When it comes to trades, quantity does not make up for quality. Don't make a trade simply because you're going to get 3 good players for one great player. The great players put up the great numbers every week and will put you over the top. The 'good' players won't.

Good fantasy teams (especially football) rely on the top point scorers. If you're not sure what the record was in football, just look at the number of touchdowns. Jerome Bettis was a monster in fantasy leagues last year, not because he's a great back, but because he was the one carrying the rock in for the score. It was ridiculous.

Running backs rule fantasy football. They're the ones who are regularly going to get you points. Even top wide receivers are streaky. They may have a big game one week (150 yards and 3 TD's) and they will singlehandedly win that week for you, but then they suck wind for the next two weeks in a row. Quarterbacks are second when it comes to importance for the same reason. But, when it comes down to it, even bad QB's can give you good numbers. Besides which, you can usually play 2 or 3 RB's each week. That's why a good fantasy manager will draft running backs first, second and maybe the third round of the draft. They will also scour the waiver wire each week for a good injury pickup.

Here are the numbers from last year (taken from Yahoo) to back up what I'm saying:
The top 2 QB's last year scored 22.8 and 21 points per game (ppg). They had monster years, and there's a big drop off to number 3 at 16.5 ppg. But the number 12 QB had an average of 11.4 ppg. That's not so different, and since everyone can only play one QB each week, chances are good that you will have a decent starting QB playing every week who will put up numbers that are just as good as the other guy. RB's on the other hand start at 13 ppg and start dropping. By the 10th RB, you're down to 8.7, by the 15th you're only getting 7.3 and by the 20th you're only getting 6.2. And it only gets worse from here.
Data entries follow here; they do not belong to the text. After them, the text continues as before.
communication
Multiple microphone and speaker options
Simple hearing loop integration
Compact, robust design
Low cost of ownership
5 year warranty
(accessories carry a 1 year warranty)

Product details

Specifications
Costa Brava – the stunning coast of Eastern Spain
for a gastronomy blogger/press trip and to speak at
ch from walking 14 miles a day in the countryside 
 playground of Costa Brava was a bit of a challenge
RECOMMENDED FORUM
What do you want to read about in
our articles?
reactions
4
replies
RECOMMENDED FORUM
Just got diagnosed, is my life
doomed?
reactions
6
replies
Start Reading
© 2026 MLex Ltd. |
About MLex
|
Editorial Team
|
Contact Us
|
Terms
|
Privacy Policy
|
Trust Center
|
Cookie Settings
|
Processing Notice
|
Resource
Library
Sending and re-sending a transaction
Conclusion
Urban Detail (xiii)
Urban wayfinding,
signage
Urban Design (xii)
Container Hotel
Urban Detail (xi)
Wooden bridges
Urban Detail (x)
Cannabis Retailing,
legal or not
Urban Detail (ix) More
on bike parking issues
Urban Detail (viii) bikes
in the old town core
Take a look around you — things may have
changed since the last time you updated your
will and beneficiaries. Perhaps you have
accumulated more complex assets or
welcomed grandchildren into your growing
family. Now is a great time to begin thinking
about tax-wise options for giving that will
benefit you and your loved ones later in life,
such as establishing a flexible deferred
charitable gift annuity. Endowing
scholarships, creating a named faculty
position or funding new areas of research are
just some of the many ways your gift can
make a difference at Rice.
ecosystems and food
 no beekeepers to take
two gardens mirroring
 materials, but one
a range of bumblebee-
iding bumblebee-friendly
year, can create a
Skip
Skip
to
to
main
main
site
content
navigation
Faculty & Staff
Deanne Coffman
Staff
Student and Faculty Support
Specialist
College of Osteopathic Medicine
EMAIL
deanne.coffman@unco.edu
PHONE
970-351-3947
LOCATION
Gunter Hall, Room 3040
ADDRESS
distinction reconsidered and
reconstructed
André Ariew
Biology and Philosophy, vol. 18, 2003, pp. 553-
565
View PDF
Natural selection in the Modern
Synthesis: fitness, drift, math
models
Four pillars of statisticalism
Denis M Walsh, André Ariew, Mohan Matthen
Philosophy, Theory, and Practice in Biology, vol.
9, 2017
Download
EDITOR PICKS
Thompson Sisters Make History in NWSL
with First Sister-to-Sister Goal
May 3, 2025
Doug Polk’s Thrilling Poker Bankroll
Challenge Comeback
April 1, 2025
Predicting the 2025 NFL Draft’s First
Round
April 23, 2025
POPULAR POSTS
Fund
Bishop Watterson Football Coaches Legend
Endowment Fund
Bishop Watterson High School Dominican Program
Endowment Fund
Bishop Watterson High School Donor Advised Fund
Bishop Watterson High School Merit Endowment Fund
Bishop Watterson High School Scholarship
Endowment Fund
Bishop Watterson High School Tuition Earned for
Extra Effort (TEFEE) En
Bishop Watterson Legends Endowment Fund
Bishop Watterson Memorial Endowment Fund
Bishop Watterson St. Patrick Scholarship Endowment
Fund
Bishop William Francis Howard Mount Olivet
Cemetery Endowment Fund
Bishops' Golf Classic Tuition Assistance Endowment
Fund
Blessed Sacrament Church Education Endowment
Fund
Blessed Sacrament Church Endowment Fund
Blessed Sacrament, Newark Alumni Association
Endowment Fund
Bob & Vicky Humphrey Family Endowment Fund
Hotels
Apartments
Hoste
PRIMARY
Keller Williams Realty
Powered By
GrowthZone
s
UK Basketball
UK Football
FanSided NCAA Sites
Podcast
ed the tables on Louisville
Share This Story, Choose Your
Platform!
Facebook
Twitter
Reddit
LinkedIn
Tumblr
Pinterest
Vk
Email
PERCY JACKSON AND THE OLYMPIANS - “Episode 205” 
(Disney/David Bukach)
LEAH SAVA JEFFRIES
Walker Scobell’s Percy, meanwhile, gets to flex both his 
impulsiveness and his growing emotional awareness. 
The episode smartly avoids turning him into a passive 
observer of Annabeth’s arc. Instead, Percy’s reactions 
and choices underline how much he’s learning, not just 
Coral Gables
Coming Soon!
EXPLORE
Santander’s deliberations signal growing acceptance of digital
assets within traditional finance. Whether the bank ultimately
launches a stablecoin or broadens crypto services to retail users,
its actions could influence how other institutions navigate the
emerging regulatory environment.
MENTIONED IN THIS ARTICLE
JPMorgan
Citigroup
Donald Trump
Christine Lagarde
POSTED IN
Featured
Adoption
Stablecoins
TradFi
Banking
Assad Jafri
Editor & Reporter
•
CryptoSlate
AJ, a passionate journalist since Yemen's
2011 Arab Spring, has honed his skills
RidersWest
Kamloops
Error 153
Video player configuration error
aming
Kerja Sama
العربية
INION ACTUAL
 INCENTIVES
Now each team in your league probably has two starting RB's plus a back up. If you have only teams in your league, that means 24 running backs are being used each week. Unlike with QBs, chances are not good that you can pick up a running back off of the waiver wires (although with injuries, you never know) who would be worth the spot. Note that QB's may have higher numbers individually, but you usually get to play multiple RB's. And so two or three good running backs can surpass your QB in points easily.

Speaking of football running backs, stay miles away from anyone who is involved in a running back by committee. You're guy may score well one week, but the next, they'll hand the ball to the other guy.

Another good point: anyone who drafts a TE, Kicker, or Defense before the 7th round is a fool!